I'm doing a project where I have a 2 channel relay board. I'd like to control the relays based on a digital input. The input is a 5V signal, which is HIGH or LOW depending voltage. What I want to do is, when 5V (HIGH) is received, switch on relay1 for 1 second and turn off. When the voltage drops thus LOW, switch on relay2 for 1 second and turn of.

I've tried many sketches, blink, led, boolean, timers etc and tried to modify them, but I'm not a programmer and my head hurts. The code I'm now using is below. This enables me to turn on relay1 or 2 depending on serial input. Off course I don't want to use serial input but I'm lost.

Can someone give me a guideline?

/*
simple LED test
*/

char val;         // variable to receive data from the serial port
int ledpin1 = 2;  // LED connected to pin 2 (on-board LED)
int ledpin2 = 3;  // LED connected to pin 2 (on-board LED)
int trigger = 5;  // trigger input 5V

void setup()
{
  digitalWrite(ledpin1, HIGH);
    digitalWrite(ledpin2, HIGH);
  pinMode(ledpin1, OUTPUT); // pin 2 (on-board LED) as OUTPUT
  pinMode(ledpin2, OUTPUT); // pin 3 (on-board LED) as OUTPUT
  pinMode(trigger, INPUT);  // pin 5 input 5V projector
  Serial.begin(9600);       // start serial communication at 115200bps

}

void loop()

{
  if( Serial.available() )       // if data is available to read
  {
    ;
  }
  val = Serial.read();         // read it and store it in 'val'


  if( val == 'C' )               // if 'C' was received led 2 on for 1 second
  {
    digitalWrite(ledpin1 = 2, LOW);  // turn ON pin 2
    delay(1000);                     // wait 1 second
    digitalWrite(ledpin1, HIGH);      // turn Off pin 2
  }

  if( val == 'D' )               // if 'D' was received led 3 on for 1 second
  {
    digitalWrite(ledpin2 = 3, LOW);  // turn ON pin 3
    delay(1000);                     // wait 1 second
    digitalWrite(ledpin2, HIGH);      // turn Off pin 3
  }


}

Instead of just grabbing a bunch of random pieces of code and trying to blindly modify them, why don't you spend that time doing something useful like looking at tutorials on Arduino and learning a little about the language? Put your project aside for a minute and look at other examples that will teach you HOW to do this instead of trying to just find the one thing that makes what you want work.

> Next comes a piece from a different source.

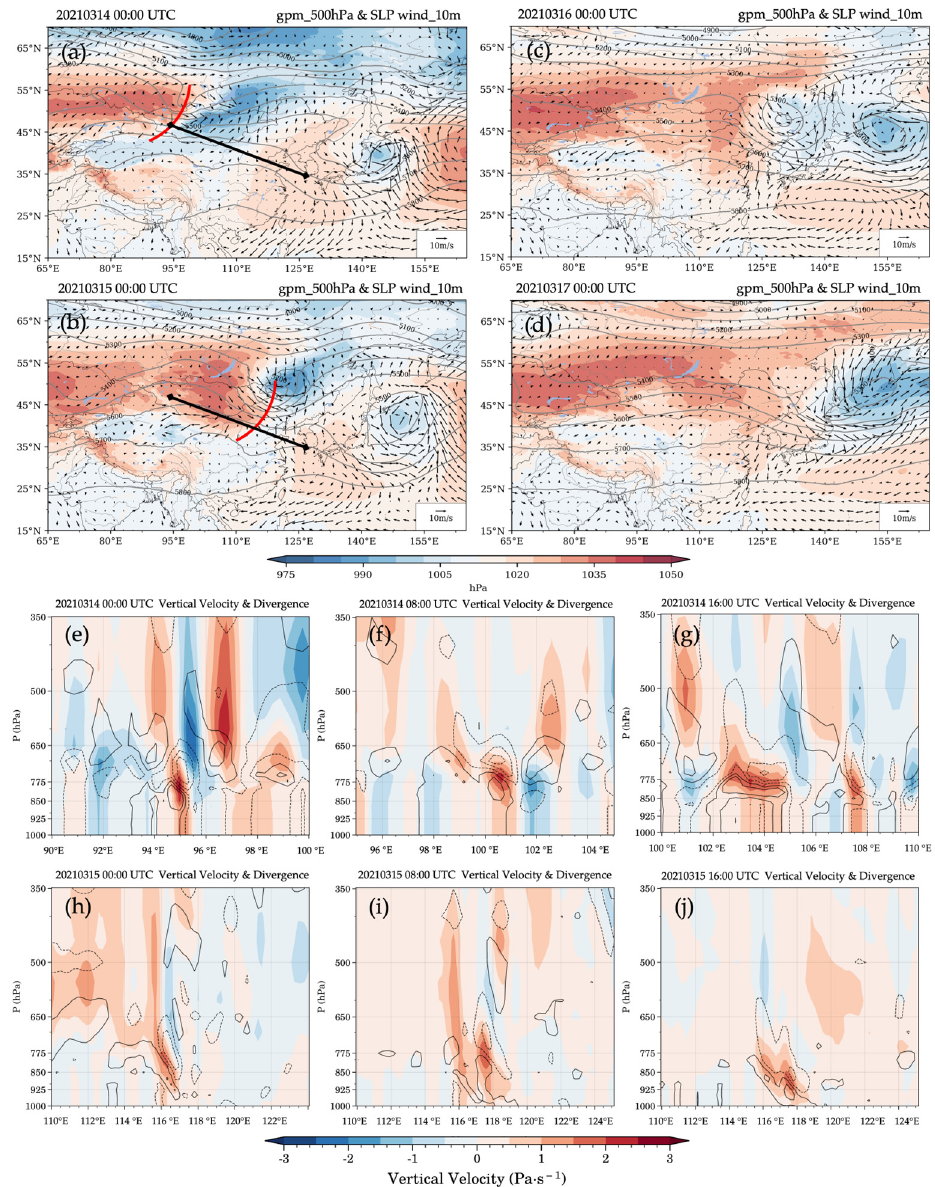
Figure 7. ( a – d ) The sea level pressure (shading) overlapped by 500 hPa geopotential height contours (gray contours) and 10-m horizontal wind vectors (arrow) at ( a ) 00:00 UTC on 14 March 2021; ( b ) 00:00 on 15 March 2021; ( c ) 00:00 on 16 March 2021; and ( d ) 00:00 on 17 March 2021. ( e – j ) The cross-sections of vertical velocity (shading) and the divergence (black contours) along the dust path (dark line in panel ( a )), including at ( e ) 00:00UTC on 14 March 2021; ( f ) 08:00 on 14 March 2021; ( g ) 16:00 on 14 March 2021; ( h ) 00:00 on 15 March 2021; ( i ) 08:00 on 15 March 2021; and ( j ) 16:00 on 15 March 2021, for the 3·15 event.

 if( val == 'C' )               // if 'C' was received led 2 on for 1 second
  {
    digitalWrite(ledpin1 = 2, LOW);  // turn ON pin 2
    delay(1000);                     // wait 1 second
    digitalWrite(ledpin1, HIGH);      // turn Off pin 2
  }

Can you imagine what would happen if that if statement checked the state of your input pin with digitalRead instead of checking for serial data?

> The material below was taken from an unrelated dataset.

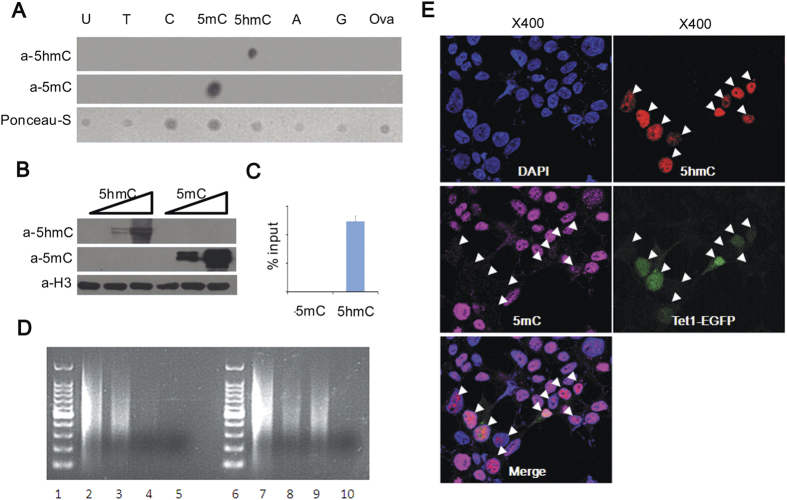
Identification of the specificity of anti-5hmC antibody.(A) Dotblot analysis. Equal conjugated bases were loaded and immunnoblotted with an antibody against 5hmC (top) or 5mC (middle). Loading was shown by Ponceau staining (bottom). (B) Western blotting. 0, 5, 50 pg of nucleoside-conjugated-ovalbumin was mixed with 293T cell lysate and separated by SDS-PAGE and immunnoblotted with anti-5hmC (upper), anti-5mC (middle) and anti-H3 antibodies (bottom). (C) qPCR quantifying immunoprecipitated DNA fragments containing 5mC or 5hmC by the anti-5mC (left) or anti-5hmC (right) antibody. (D) Denatured fragmented DNA from Tet1 nontransfected (Lane 2–5) or transfected (Lane 7–10) 293T cells was immunoprecipitated by an antibody for 5mC (lanes 3 and 8), 5hmC (Lanes 4 and 9), or control IgG (Lanes 5 and 10). Lanes 1 and 6 are 100-bp DNA marker and lanes 2 and 7 have 10% of DNA input. (E) Immunofluorescence analysis. 293T cells transfected with cDNA encoding the Tet1 catalytic domain-IRES-GFP (middle right, arrowheads) were stained with DAPI (top left), anti-5hmC antibody (top right), or anti-5mC antibody (middle left). Merged Image was in bottom left.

Why don't you post some of the code that deals with buttons that doesn't work. It would be a whole lot easier to help you fix the code you have if you posted the code that was closest to what you want. You don't want anything about Serial data so why are you posting code about reading serial data?

  digitalWrite(ledpin1, HIGH);
    digitalWrite(ledpin2, HIGH);
  pinMode(ledpin1, OUTPUT); // pin 2 (on-board LED) as OUTPUT
  pinMode(ledpin2, OUTPUT); // pin 3 (on-board LED) as OUTPUT

The comments are stupid. Those pins are NOT the ones with the onboard LED. Pay some attention to what you are cutting and pasting.

Why are you setting the state of the input pins to HIGH? Do you KNOW what that does? WHY do you need to do that?

  if( Serial.available() )       // if data is available to read
  {
    ;
  }
  val = Serial.read();         // read it and store it in 'val'

If there IS serial data to read, do nothing. Then, read, whether there is anything to read, or not. WTF?

Why does your code that expects a HIGH or LOW on some undefined pin read serial data at all?

Your "digital input" is equivalent to a switch/button, it's either high 5V or low 0V.

The only trick you need to know is that you want to do things based on when that pin GOES high or GOES low not when it IS high or low (that's an important distinction).

By a bit of good luck that is covered in the IDE example sketch File/Examples/02. Digital/StateChangeDetection. That switches an LED on/off. Switching relays on or off is no more difficult...and then you're nearly there.